EXERCISE INSTRUCTIONS
Transcribe the stretch of the article on sending letters home to parents from "Although every Smart" through "of the incident.".

How To Send A Letter Home To Parents Redux

As a third consequence I recommend a letter home to parents.

If you haven’t read my first article on the topic, which also includes a sample letter for download, you can find the link above.

In this article I clear up some misconceptions, add a few more details, and expand on the how and the why of sending a letter home.

Let’s get started.

A Parent Information Packet

Few teachers communicate their classroom management plan to parents. This is a huge mistake, especially when it comes to sending behavior letters home.

To avoid a mountain of headaches and parent complaints, and to greatly increase your chances of getting your letters back the next day, send a classroom management packet home with your students before the end of the second week of school.

Included in this packet, among other things, should be your classroom management plan and a sample copy of your letter home.

This way, if and when parents receive a letter, they won’t be caught off guard. They’ll know what the letter means and what steps were taken before the letter was given to the student.

Being upfront about your classroom management plan will result in parents not just willing to support you, but actively standing behind your vision of a classroom where all students are free to learn without interference.

A Rare Occurrence

If you’re a regular reader of this website, then you know that following your classroom management plan, though critically important, is but a small part of effective classroom management.

If you’re not building influential relationships with students and creating a classroom they like being part of, which are core principles of Smart Classroom Management, then you’ll have scores of students in time-out, multiple letters home, and massive frustration.

A letter home to parents should be a rare occurrence. If you’re sending more than six to eight letters home per year, regardless of where you teach, then the problem isn’t your classroom management plan.

Although every Smart Classroom Management strategy can and will improve behavior by itself, they work together to create a surefire approach of managing your classroom.

A Hand-Delivered Letter

A student who triggers the third consequence must personally deliver the letter to his (or her) parents to be signed. This is a critical part of why the consequence is effective.

By requiring your students to do something to atone for their misbehavior, by placing a burden of responsibility with them, you provide a concrete way for them to acknowledge their misbehavior and take responsibility for it.

Thus, it’s an active accountability.

The return of the letter to you the next day then effectively fulfills the student’s obligation and seals the official end of the incident.

What parents do with the information in the letter is not your concern. It’s between them and the student. A parent’s reaction, or lack thereof, doesn’t make the consequence any less effective.

A Phone Call Heads Up

Depending on the student, you may want to make a phone call home giving parents a heads up that the letter is on the way. Email will work also. This is an optional step, but one I recommend if you’re using the letter-home consequence for the first time.

SUPPLIED MATERIAL

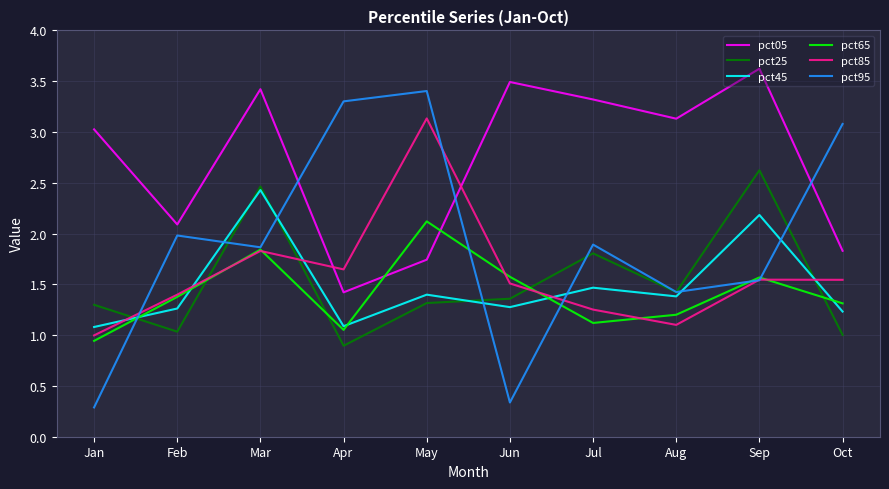

Which label corresponds to the largest value in the chart?

Sep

OUTPUT OF THE EXERCISE
Although every Smart Classroom Management strategy can and will improve behavior by itself, they work together to create a surefire approach of managing your classroom.

A Hand-Delivered Letter

A student who triggers the third consequence must personally deliver the letter to his (or her) parents to be signed. This is a critical part of why the consequence is effective.

By requiring your students to do something to atone for their misbehavior, by placing a burden of responsibility with them, you provide a concrete way for them to acknowledge their misbehavior and take responsibility for it.

Thus, it’s an active accountability.

The return of the letter to you the next day then effectively fulfills the student’s obligation and seals the official end of the incident.